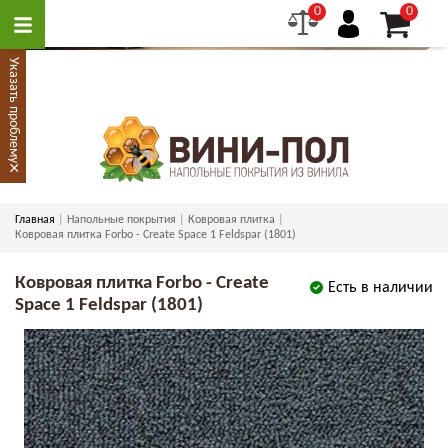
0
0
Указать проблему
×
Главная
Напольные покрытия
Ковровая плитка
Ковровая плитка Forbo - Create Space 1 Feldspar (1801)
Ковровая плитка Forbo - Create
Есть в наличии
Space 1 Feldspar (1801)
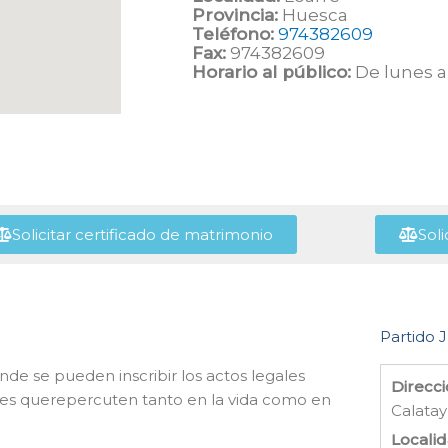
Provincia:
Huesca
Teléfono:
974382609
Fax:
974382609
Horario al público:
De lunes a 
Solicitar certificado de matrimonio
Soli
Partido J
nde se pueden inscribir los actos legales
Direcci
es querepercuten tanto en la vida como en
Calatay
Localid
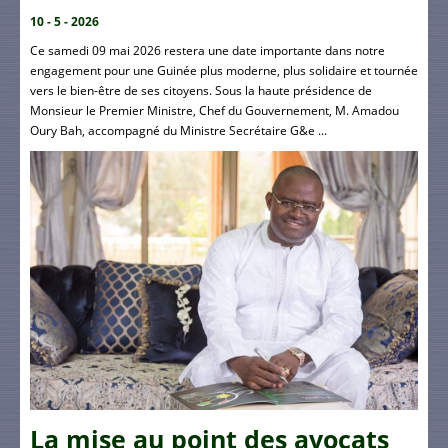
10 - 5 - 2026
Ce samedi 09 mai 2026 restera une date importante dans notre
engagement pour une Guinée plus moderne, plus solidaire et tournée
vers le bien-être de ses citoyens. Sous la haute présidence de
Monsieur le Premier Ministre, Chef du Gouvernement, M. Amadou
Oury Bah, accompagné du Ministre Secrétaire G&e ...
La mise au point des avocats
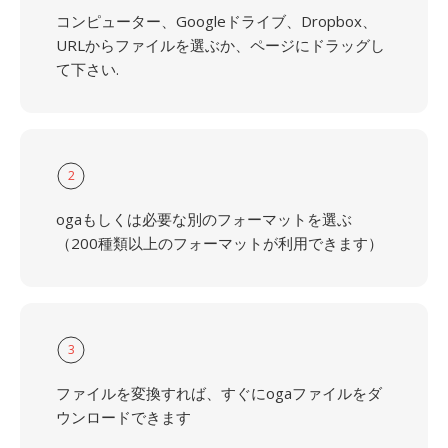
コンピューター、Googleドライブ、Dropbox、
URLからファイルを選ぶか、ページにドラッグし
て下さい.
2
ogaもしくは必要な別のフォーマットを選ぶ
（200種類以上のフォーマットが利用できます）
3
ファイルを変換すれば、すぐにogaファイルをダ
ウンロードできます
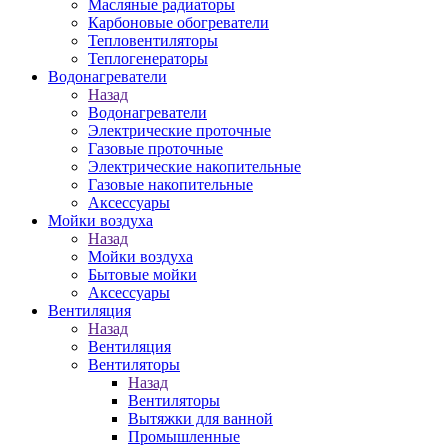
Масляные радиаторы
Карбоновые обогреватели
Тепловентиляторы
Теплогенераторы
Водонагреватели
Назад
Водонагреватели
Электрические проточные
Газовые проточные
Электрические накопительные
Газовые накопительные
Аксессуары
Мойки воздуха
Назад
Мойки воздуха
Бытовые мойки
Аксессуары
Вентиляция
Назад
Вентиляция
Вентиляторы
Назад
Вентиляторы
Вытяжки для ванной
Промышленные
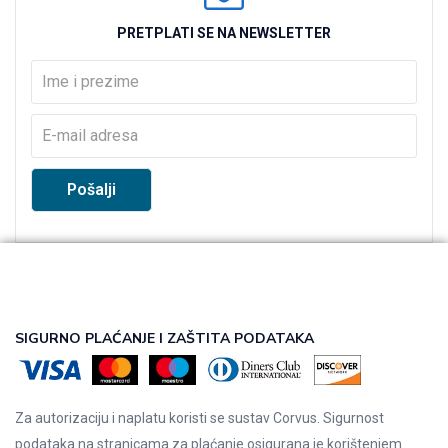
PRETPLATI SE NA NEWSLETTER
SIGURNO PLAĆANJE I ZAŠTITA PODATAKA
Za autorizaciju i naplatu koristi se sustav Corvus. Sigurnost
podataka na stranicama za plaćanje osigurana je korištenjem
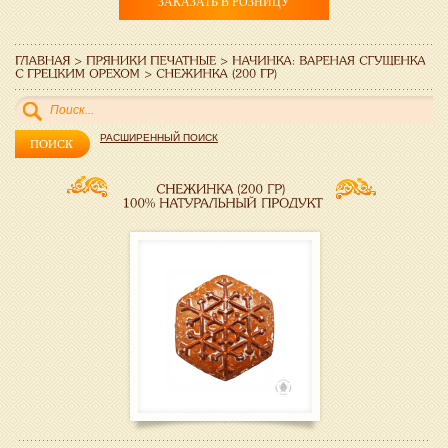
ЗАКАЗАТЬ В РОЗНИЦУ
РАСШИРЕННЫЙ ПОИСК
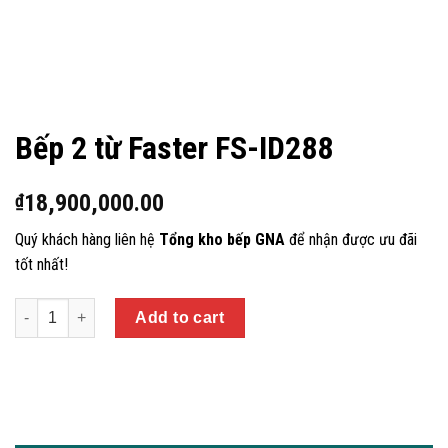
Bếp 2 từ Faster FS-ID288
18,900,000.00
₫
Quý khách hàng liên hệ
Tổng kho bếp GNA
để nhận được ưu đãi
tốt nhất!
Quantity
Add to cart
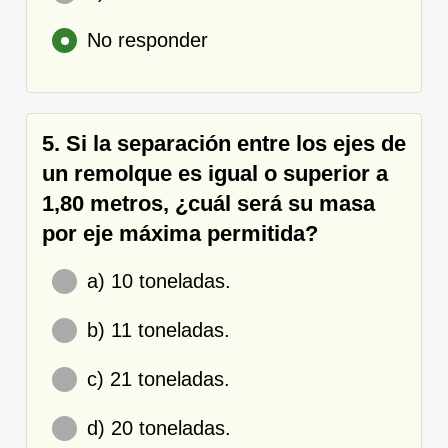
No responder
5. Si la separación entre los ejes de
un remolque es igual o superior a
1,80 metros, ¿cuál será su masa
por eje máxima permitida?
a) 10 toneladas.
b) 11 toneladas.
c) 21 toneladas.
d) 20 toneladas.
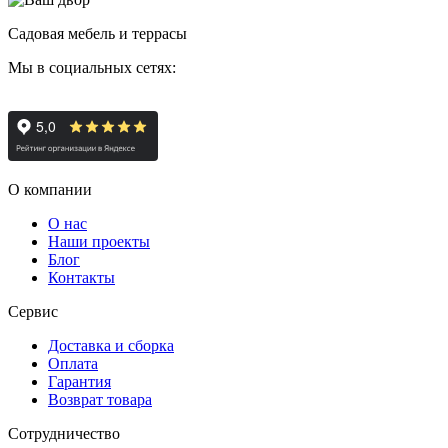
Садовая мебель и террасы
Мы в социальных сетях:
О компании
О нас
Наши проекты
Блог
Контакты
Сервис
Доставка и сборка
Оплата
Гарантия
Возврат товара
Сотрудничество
____
*Instructions to follow:* Starting at the line that holds "Тепловентиляторы" and ending at the last line of the material above, repeat each line exactly, both ends included, and leave the pictures out.

*Answer to this problem:*
Тепловентиляторы
Теплогенераторы
Водонагреватели
Назад
Водонагреватели
Электрические проточные
Газовые проточные
Электрические накопительные
Газовые накопительные
Аксессуары
Мойки воздуха
Назад
Мойки воздуха
Бытовые мойки
Аксессуары
Вентиляция
Назад
Вентиляция
Вентиляторы
Назад
Вентиляторы
Вытяжки для ванной
Промышленные
PRETPLATI SE NA NEWSLETTER
SIGURNO PLAĆANJE I ZAŠTITA PODATAKA
Za autorizaciju i naplatu koristi se sustav Corvus. Sigurnost
podataka na stranicama za plaćanje osigurana je korištenjem
ЗАКАЗАТЬ В РОЗНИЦУ
РАСШИРЕННЫЙ ПОИСК
Bếp 2 từ Faster FS-ID288
18,900,000.00
₫
Quý khách hàng liên hệ
Tổng kho bếp GNA
để nhận được ưu đãi
tốt nhất!
Quantity
Add to cart
No responder
5. Si la separación entre los ejes de
un remolque es igual o superior a
1,80 metros, ¿cuál será su masa
por eje máxima permitida?
a) 10 toneladas.
b) 11 toneladas.
c) 21 toneladas.
d) 20 toneladas.
Садовая мебель и террасы
Мы в социальных сетях:
О компании
О нас
Наши проекты
Блог
Контакты
Сервис
Доставка и сборка
Оплата
Гарантия
Возврат товара
Сотрудничество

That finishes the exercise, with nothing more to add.